Recent studies have observed a high level of circulating interleukin-10 (IL-10) in patients with digestive cancers, yet whether elevated IL-10 is causally associated with digestive cancers so far remained unresolved.
We therefore meta-analyzed available observational studies with Mendelian randomization method to explore this causal association by employing IL-10 gene 3 variants (-592C>A, -819C>T, and -1082A>G) as instruments.

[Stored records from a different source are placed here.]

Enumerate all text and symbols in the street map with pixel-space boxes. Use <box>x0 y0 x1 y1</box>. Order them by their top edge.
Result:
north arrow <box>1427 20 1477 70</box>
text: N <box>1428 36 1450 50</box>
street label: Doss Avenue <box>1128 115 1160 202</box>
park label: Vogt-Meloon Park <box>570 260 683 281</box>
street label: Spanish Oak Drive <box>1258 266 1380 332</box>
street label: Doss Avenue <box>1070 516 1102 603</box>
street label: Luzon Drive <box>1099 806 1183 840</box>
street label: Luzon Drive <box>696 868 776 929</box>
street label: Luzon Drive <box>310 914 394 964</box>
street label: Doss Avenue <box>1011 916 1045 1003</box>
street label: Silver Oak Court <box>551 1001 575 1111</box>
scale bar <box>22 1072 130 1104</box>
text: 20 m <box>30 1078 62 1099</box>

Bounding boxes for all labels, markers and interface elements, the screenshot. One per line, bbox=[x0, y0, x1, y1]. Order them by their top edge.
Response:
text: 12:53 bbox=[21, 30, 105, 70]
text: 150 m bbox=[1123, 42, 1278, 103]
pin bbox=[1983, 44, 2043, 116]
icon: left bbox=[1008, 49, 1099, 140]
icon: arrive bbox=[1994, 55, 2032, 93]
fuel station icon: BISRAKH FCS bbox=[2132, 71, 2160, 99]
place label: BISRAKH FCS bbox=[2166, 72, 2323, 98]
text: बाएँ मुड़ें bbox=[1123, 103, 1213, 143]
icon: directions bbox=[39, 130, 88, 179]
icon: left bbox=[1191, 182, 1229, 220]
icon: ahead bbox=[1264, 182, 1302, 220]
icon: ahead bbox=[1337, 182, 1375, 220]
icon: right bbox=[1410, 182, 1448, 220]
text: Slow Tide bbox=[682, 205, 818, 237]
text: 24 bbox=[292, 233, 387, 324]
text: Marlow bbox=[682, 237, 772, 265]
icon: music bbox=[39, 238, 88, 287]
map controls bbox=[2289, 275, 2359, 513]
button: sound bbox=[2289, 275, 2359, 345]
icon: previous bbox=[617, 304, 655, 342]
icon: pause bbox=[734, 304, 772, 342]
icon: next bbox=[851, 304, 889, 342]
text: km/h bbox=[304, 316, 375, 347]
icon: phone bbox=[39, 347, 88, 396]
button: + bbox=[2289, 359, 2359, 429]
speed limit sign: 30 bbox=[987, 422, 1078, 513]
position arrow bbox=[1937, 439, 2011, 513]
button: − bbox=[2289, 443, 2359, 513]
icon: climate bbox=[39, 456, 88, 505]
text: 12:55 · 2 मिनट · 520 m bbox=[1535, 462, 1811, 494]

Data were available from 52 articles encompassing 29,307 subjects. Subgroup analysis by cancer type indicated that -1082A>G was associated with increased risk of gastric cancer (odds ratio [OR] = 1.19; 95% confidence interval [CI]: 1.05–1.35; P = 0.006), and the association was reinforced for intestinal type gastric cancer (OR = 1.26; 95%CI: 1.09–1.44; P = 0.001). By ethnicity, risk estimate for -1082G allele carriers was increased by 21% for digestive cancers in East Asians (95%CI: 1.05–1.40; P = 0.009). As for the genotype–phenotype association, carriers of -1082G allele had an overall 20.21 pg/mL higher IL-10 level than those with -1082AA genotype (P = 0.023). In further Mendelian randomization analysis, the predicted OR for 10 pg/mL increment in IL-10 was 1.14 (95%CI: 1.01–16.99) in gastric cancer.
Our findings provided evidence for a causal role of genetically elevated IL-10 in the development of gastric cancer, especially in East Asians and for intestinal type gastric cancer.